With its militaristic rhetoric, the phrase shows the issues that individuals, brands and all communicators in the public sphere now face. To communicate now is to pick a side in a war, to risk waves of backlash from a polarised left or right, without the option of neutrality.
The National Trust, a well-loved and popular charity with over five million members, often finds itself at the centre of controversy in this newly polarised world. After the Trust explored its links to slavery, people threatened to cancel their membership, a polemic whipped up further by the media’s appetite for controversy.

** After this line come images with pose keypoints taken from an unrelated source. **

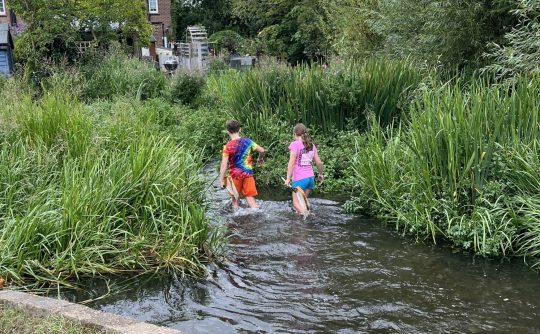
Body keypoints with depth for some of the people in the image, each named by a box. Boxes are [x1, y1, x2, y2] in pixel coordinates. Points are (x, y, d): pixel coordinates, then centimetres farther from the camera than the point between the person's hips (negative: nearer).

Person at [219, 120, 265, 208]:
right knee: (250, 197, 7)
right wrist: (260, 159, 25)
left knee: (235, 198, 16)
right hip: (248, 173, 2)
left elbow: (224, 165, -18)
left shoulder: (228, 146, -13)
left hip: (235, 174, -2)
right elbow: (262, 150, 4)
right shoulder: (248, 141, -3)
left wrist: (221, 180, -14)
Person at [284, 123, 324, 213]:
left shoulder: (295, 144, -8)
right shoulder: (311, 145, 9)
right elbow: (319, 162, 10)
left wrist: (288, 178, -14)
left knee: (296, 203, -2)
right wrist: (321, 174, 26)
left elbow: (291, 163, -15)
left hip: (299, 179, -6)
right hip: (311, 178, 7)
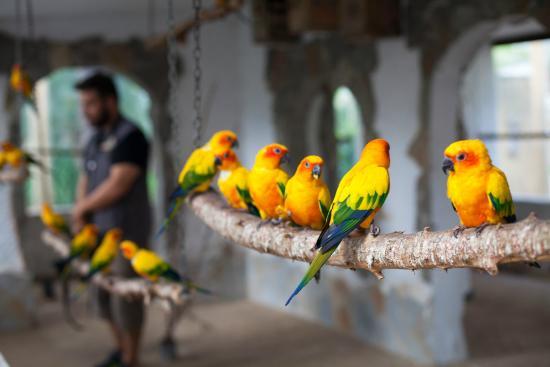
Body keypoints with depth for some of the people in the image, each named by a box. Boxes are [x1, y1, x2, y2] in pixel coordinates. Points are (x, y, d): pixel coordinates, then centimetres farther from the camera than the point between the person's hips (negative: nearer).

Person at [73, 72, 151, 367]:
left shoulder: (130, 136, -13)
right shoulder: (94, 140, 13)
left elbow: (117, 186, -20)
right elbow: (85, 181, 15)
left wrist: (81, 208, -8)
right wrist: (81, 221, -1)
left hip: (127, 232, -8)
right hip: (99, 230, 8)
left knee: (126, 298, -1)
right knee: (105, 296, 16)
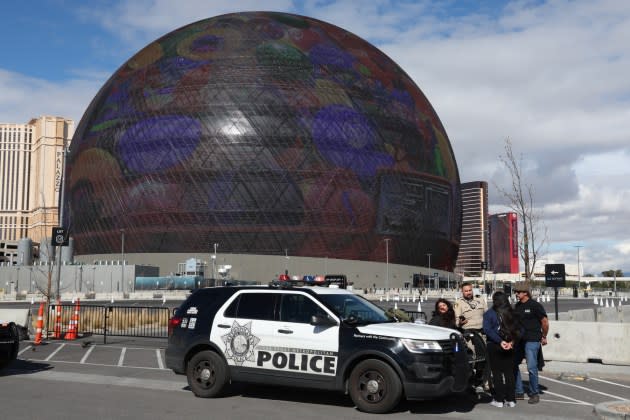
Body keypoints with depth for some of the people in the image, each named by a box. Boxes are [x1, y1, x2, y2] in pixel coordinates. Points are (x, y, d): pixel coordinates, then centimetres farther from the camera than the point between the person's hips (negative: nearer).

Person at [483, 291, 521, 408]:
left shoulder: (489, 313, -7)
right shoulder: (511, 314, 5)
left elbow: (488, 330, -16)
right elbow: (516, 329, 1)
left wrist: (500, 341, -17)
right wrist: (511, 342, -7)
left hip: (494, 346, -4)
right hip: (509, 347, 4)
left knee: (497, 373, 3)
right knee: (509, 373, 10)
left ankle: (499, 400, 4)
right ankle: (511, 399, 12)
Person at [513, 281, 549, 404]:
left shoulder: (535, 306, -9)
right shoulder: (517, 306, 12)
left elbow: (545, 322, -5)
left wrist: (544, 337, 4)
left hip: (532, 341, -8)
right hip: (519, 340, 8)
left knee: (531, 368, -8)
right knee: (513, 364, 8)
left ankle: (534, 393, 6)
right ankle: (519, 392, 18)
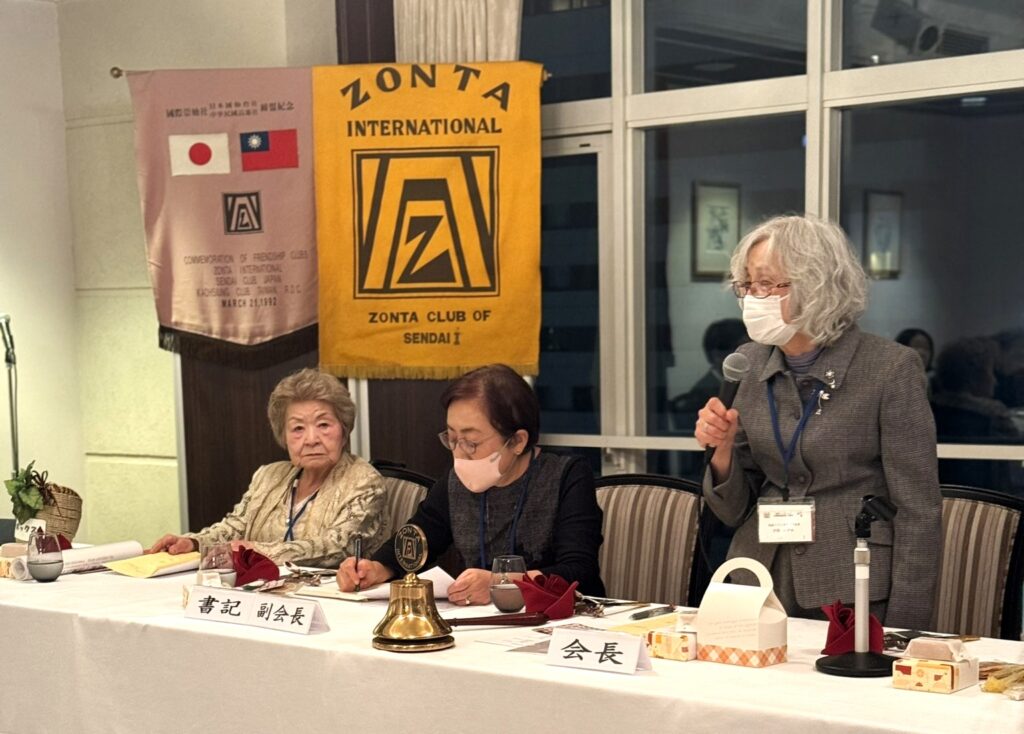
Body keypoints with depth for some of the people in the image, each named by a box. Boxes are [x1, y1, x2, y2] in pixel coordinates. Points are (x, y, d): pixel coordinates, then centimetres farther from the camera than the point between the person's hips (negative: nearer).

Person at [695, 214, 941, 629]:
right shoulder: (749, 365, 4)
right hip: (758, 589, 5)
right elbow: (735, 510, 8)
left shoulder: (889, 368, -11)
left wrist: (902, 635, -14)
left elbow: (918, 513, -10)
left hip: (855, 599, -4)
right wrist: (722, 450, -11)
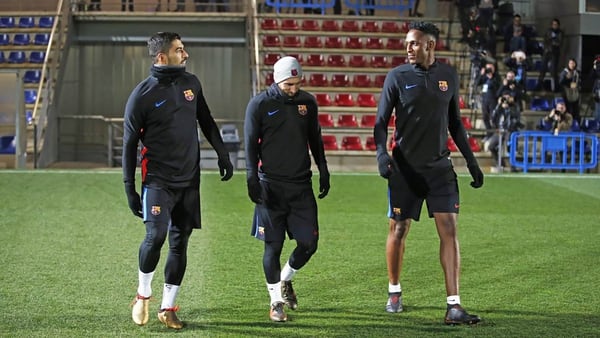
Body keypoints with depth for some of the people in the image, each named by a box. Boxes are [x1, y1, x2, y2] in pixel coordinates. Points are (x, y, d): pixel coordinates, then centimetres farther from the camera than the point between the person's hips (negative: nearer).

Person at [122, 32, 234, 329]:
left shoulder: (191, 83, 6)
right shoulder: (142, 95, -10)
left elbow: (206, 122, 20)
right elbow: (129, 143, -5)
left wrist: (222, 154, 15)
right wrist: (130, 189, -5)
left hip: (189, 179, 5)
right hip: (158, 179, -5)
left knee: (180, 242, 6)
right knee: (156, 236, -18)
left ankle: (168, 308, 15)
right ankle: (143, 295, 6)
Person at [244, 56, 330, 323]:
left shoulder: (308, 102, 6)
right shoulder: (260, 105, -6)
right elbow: (251, 146, -5)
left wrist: (323, 172, 14)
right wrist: (252, 180, -12)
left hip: (301, 185, 4)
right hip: (272, 186, -4)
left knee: (309, 243, 2)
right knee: (274, 246, 1)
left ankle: (285, 280, 29)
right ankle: (276, 302, 12)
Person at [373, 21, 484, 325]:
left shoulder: (449, 76, 5)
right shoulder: (398, 77, -3)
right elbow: (381, 121, -2)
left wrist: (471, 160, 11)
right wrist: (381, 153, -19)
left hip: (440, 166, 2)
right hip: (405, 169, -2)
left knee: (449, 229, -8)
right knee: (399, 230, 6)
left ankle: (453, 306, -9)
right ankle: (394, 292, 29)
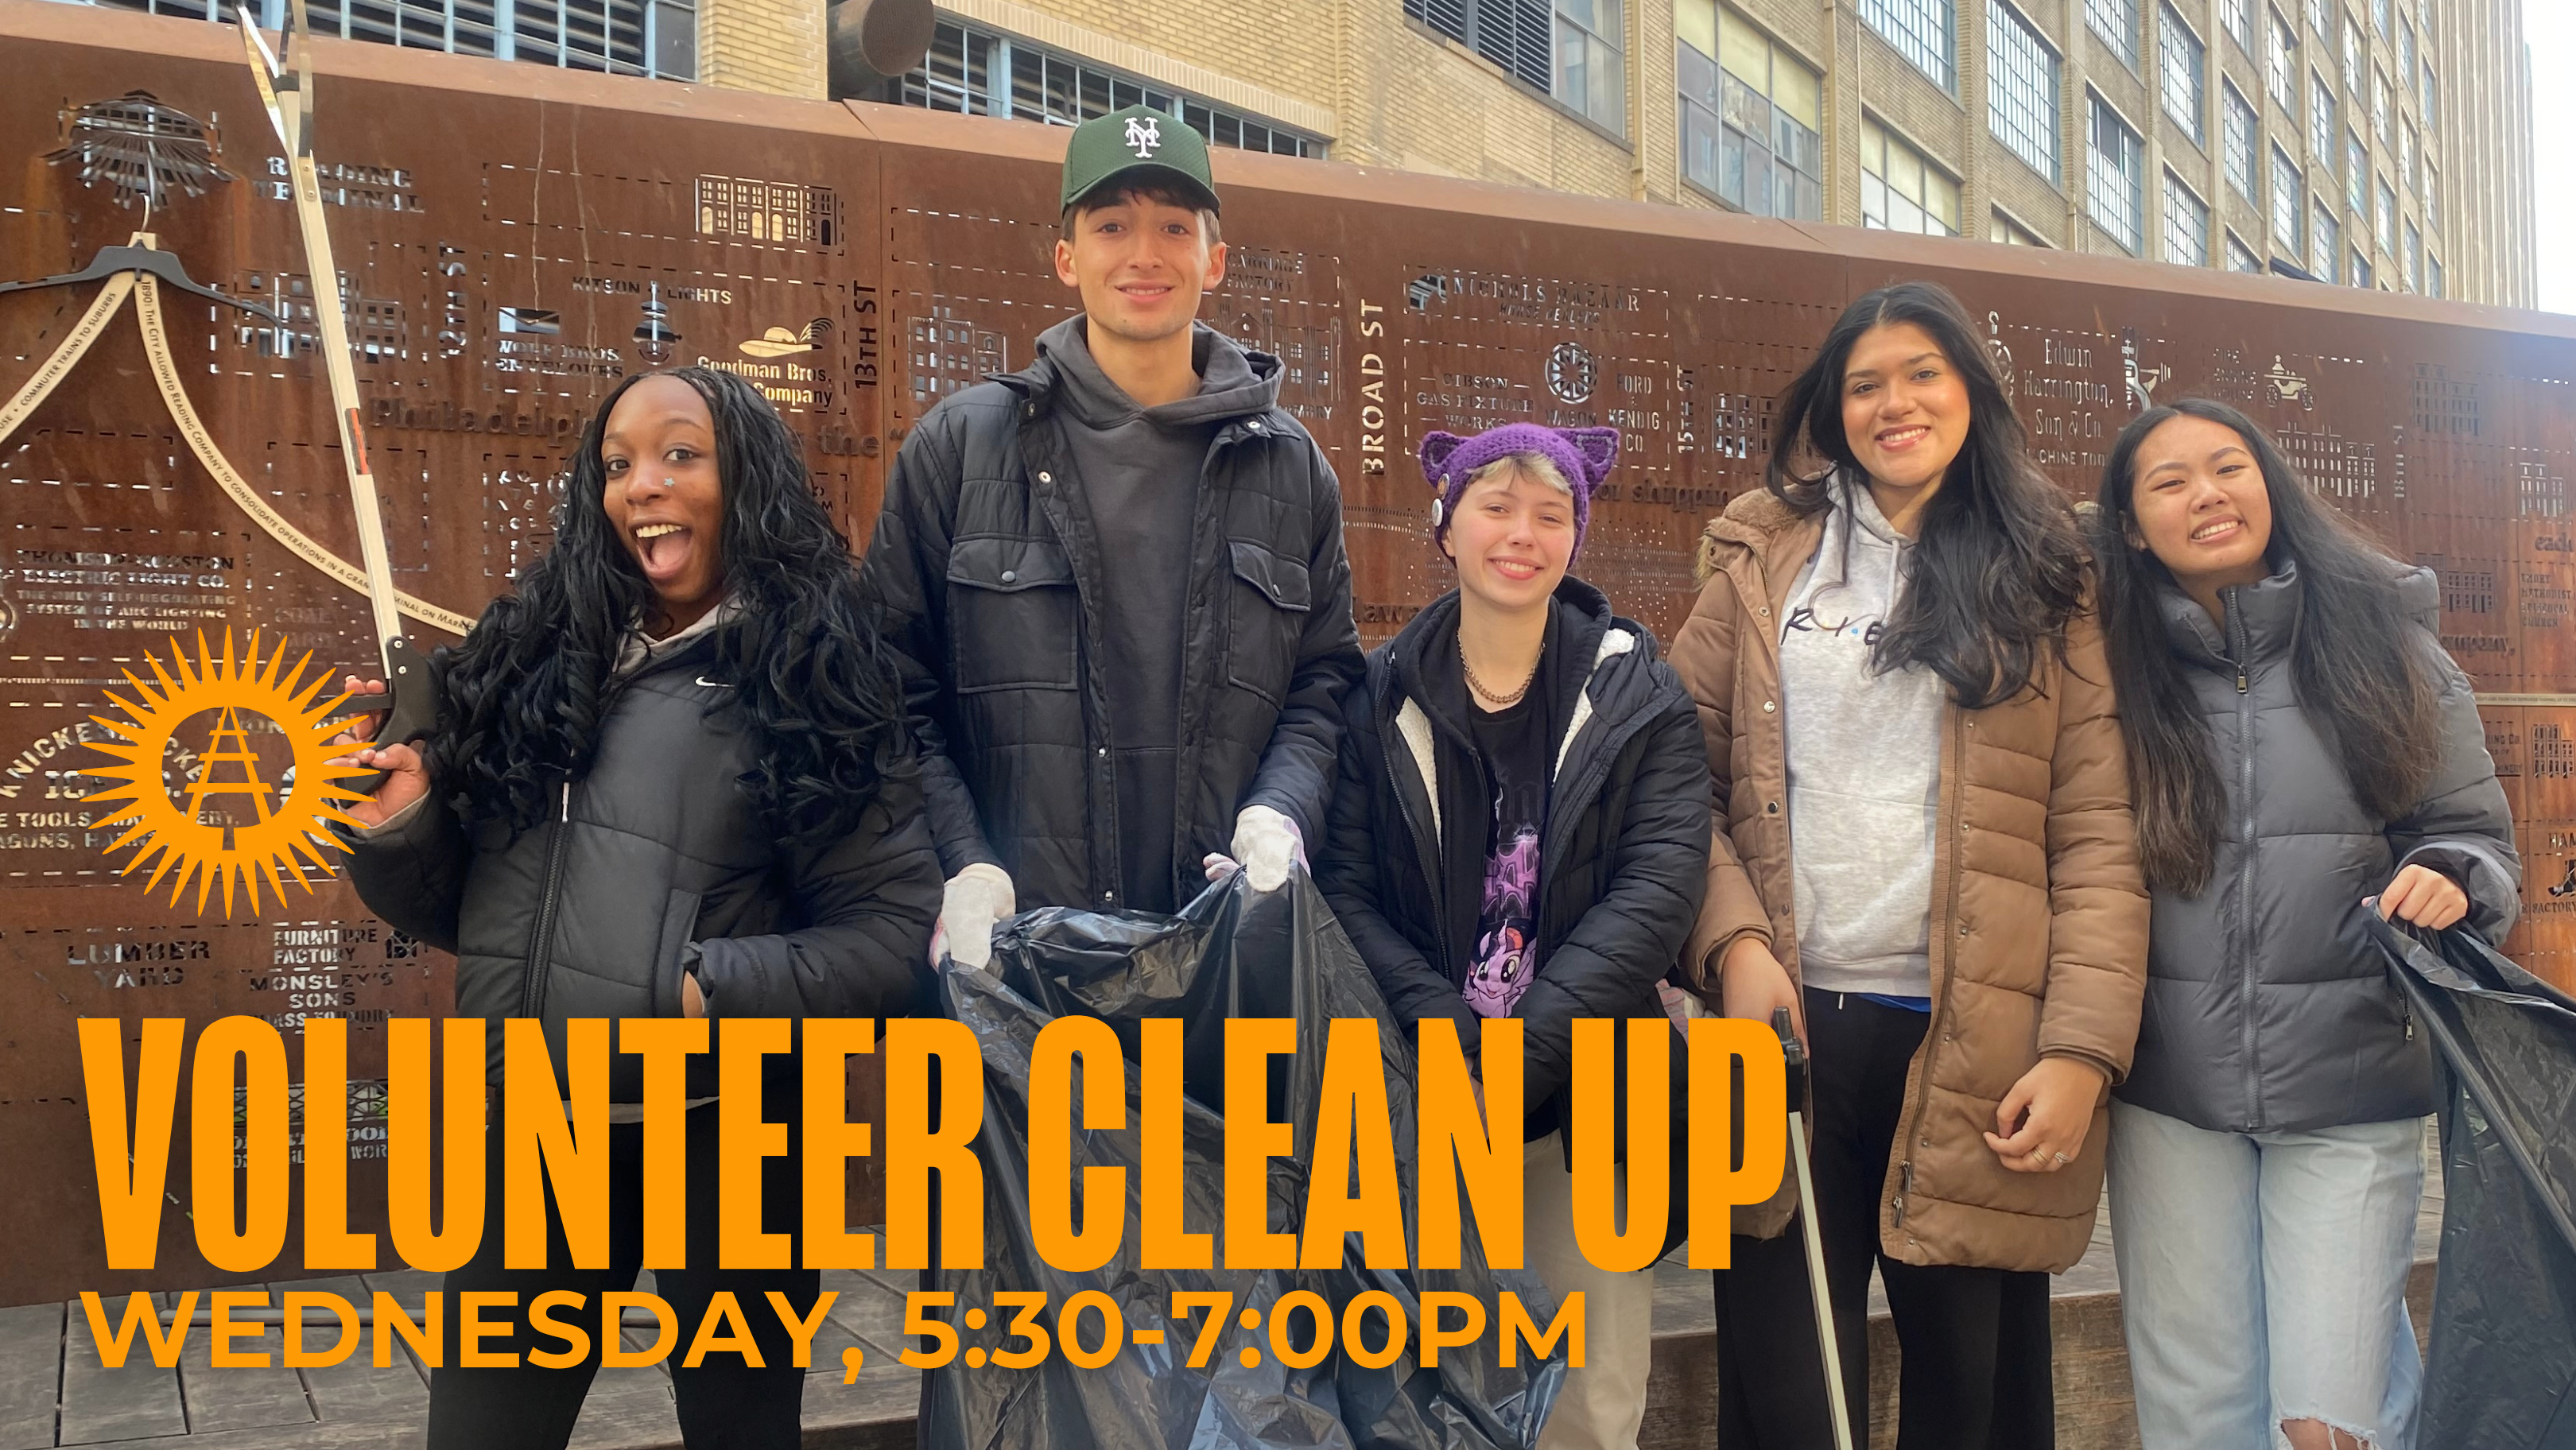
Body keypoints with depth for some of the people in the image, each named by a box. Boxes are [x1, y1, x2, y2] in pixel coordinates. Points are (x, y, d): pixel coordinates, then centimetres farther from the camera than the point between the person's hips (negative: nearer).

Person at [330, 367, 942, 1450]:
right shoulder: (534, 654, 6)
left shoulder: (811, 678, -6)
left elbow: (901, 932, -11)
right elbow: (455, 909, 13)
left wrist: (720, 991, -21)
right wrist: (401, 828, -7)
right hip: (522, 1132, 4)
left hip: (717, 1143, -3)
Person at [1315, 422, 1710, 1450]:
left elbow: (1658, 892, -8)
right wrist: (1455, 1045, -18)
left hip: (1585, 1094, 0)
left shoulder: (1638, 696, 1)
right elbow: (1347, 892, -4)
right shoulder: (1381, 699, 2)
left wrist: (1518, 1060, -17)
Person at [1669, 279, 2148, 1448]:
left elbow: (2099, 834, 0)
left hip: (1977, 1052, 0)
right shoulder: (1764, 558, 10)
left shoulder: (2044, 583, 8)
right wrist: (1735, 941, -10)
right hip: (1787, 1027, 0)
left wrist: (2082, 1048, -9)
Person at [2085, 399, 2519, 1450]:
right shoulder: (2117, 670, 0)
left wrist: (2451, 883, -16)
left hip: (2350, 1085, 0)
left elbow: (2476, 835, 6)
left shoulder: (2384, 644, 1)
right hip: (2168, 1092, 1)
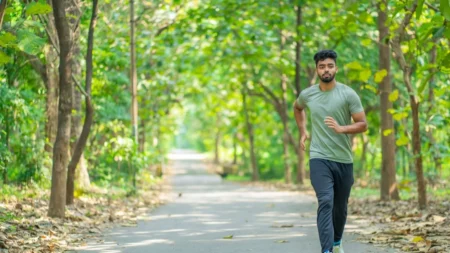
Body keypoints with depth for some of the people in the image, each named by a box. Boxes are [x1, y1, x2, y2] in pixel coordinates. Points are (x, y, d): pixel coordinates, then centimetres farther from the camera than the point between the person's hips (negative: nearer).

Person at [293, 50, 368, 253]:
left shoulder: (348, 94, -5)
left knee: (340, 207, 14)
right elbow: (297, 108, 27)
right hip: (319, 159, -1)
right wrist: (302, 131, 18)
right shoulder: (307, 95, 3)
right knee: (326, 203, -18)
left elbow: (363, 124, -6)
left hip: (344, 160, 1)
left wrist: (341, 128, -23)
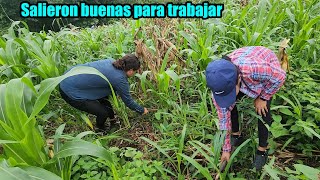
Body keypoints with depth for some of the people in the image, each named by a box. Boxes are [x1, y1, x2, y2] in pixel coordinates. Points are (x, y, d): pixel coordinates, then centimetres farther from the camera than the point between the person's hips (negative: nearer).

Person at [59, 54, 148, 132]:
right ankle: (100, 129, 28)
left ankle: (113, 119, 38)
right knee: (103, 112, -5)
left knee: (105, 95, 17)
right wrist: (142, 110, 9)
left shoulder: (111, 62, 0)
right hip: (70, 92, -9)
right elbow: (128, 101, -7)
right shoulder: (120, 79, -22)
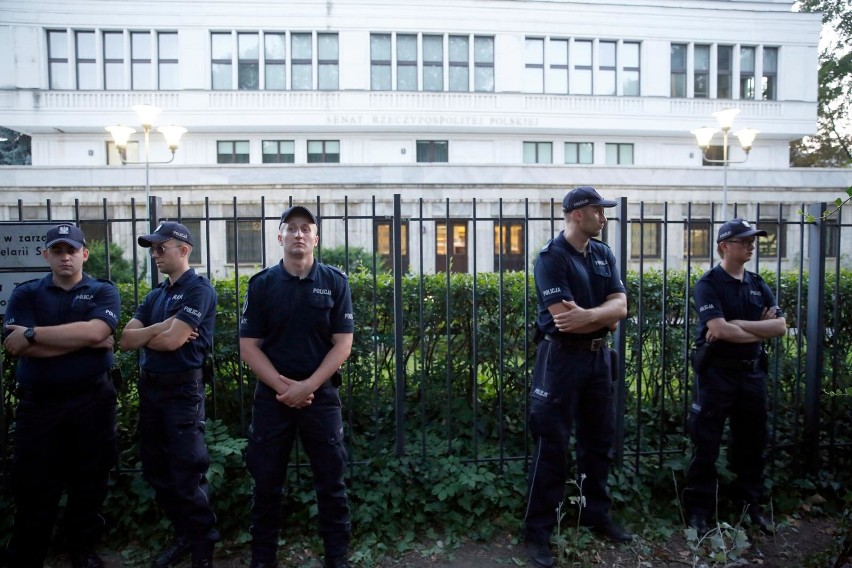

What this shows is that it’s no longer an option for brands to sit quietly on the side-lines. In this contested snake pit, every word or act now has the potential to alienate a vast swathe of people, leading to more cautiousness in the industry than ever before.
For individuals, the toxicity and polarisation of debate has a similarly damaging effect. Every day people of colour find themselves asked the infamous question ‘where are you really from?’, so much so that the phrase received over 13,000 mentions in the last two years on social media, according to new research from Wunderman Thompson during South Asian Heritage Month.
Similarly, the UK’s new immigration policy had over 400,000 mentions on social media with largely negative sentiment in ensuing conversations, where everything from the housing crisis to NHS failures was blamed on immigration levels.
Extreme, hateful, even violent debate endangers all expression in the public sphere. Individuals and brands are drawn into this noxious online environment, where provocation is rewarded over complexity, and dangerous echo chambers eclipse frank discussion.